Nor is the biggest highlight of the book. June states in her acknowledgements that she felt it was high time the miller’s daughter of the tale got some agency. I fully agree, and June does an excellent job providing this. Nor is smart and scrappy with a devious mind that she uses to provide for her three brothers. She isn’t always a good person; I mean, she is a con-artist and thief, after all! But she’s not a bad person, just a flawed human being trying to keep her family alive. It makes her quite relatable. Her narrative voice is quick, fun, and an overall joy to read. And I loved her relationship with Casper and the way it develops. It doesn’t feel rushed or insta-lovey, which is also appreciated.

June has also created an interesting fantasy world and done it all without info dumps. We learn about the world through conversations that feel entirely natural. Casper and the other nobles discuss politics, Nor’s outlook is colored by living through the destruction of her town during a war, and we get glimpses of religion in a coronation ceremony. And the magic is great! It all felt seamless, and I’m excited to see more of this world in the sequel the ending seems to promise.

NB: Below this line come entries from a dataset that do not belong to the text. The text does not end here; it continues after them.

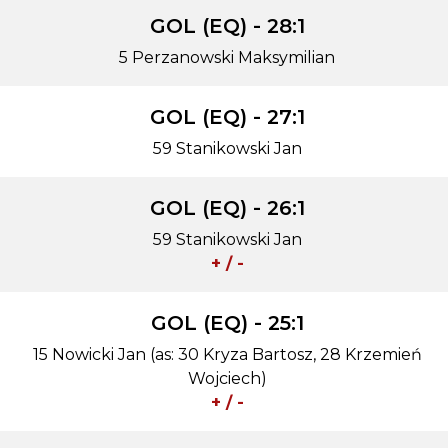
GOL (EQ) - 28:1
5 Perzanowski Maksymilian
GOL (EQ) - 27:1
59 Stanikowski Jan
GOL (EQ) - 26:1
59 Stanikowski Jan
+ / -
GOL (EQ) - 25:1
15 Nowicki Jan (as: 30 Kryza Bartosz, 28 Krzemień
Wojciech)
+ / -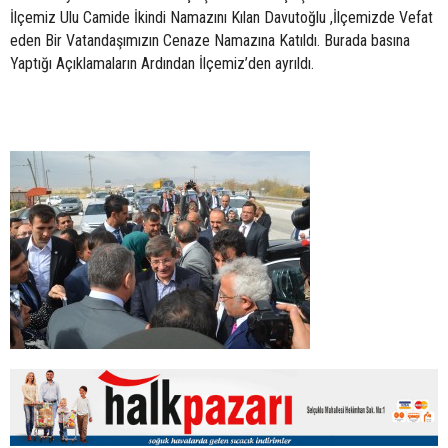
İlçemiz Ulu Camide İkindi Namazını Kılan Davutoğlu ,İlçemizde Vefat
eden Bir Vatandaşımızın Cenaze Namazına Katıldı. Burada basına
Yaptığı Açıklamaların Ardından İlçemiz’den ayrıldı.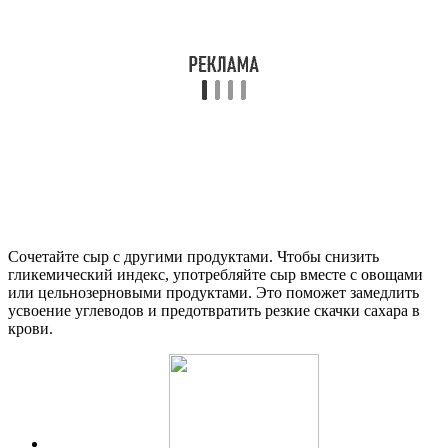
Сочетайте сыр с другими продуктами. Чтобы снизить
гликемический индекс, употребляйте сыр вместе с овощами
или цельнозерновыми продуктами. Это поможет замедлить
усвоение углеводов и предотвратить резкие скачки сахара в
крови.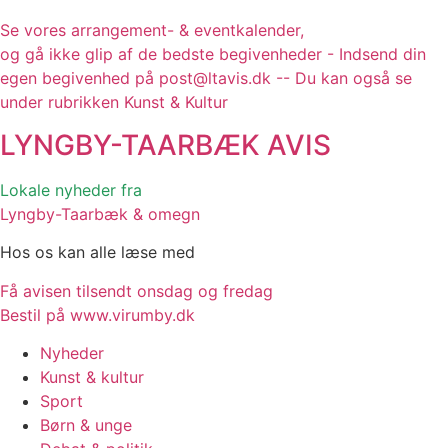
Se vores arrangement- & eventkalender,
og gå ikke glip af de bedste begivenheder - Indsend din
egen begivenhed på post@ltavis.dk -- Du kan også se
under rubrikken Kunst & Kultur
LYNGBY-TAARBÆK
AVIS
Lokale nyheder fra
Lyngby-Taarbæk & omegn
Hos os kan alle læse med
Få avisen tilsendt onsdag og fredag
Bestil på www.virumby.dk
Nyheder
Kunst & kultur
Sport
Børn & unge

The middle of the book did feel a bit lacking. It mostly deals with Nor adjusting to court life and forming a relationship with Casper, both of which are important for her development as a character. However, it doesn’t have the tension of the first part, with Nor facing exile if she can’t somehow turn ordinary straw into gold, or the action-filled finale. I just felt there needed to be a little more there, some kind of conflict other than the pettiness of court ladies.

Overall, Gold Spun is a fascinating take on a well-known fairy tale and an overall enjoyable read. I’m looking forward to the sequel!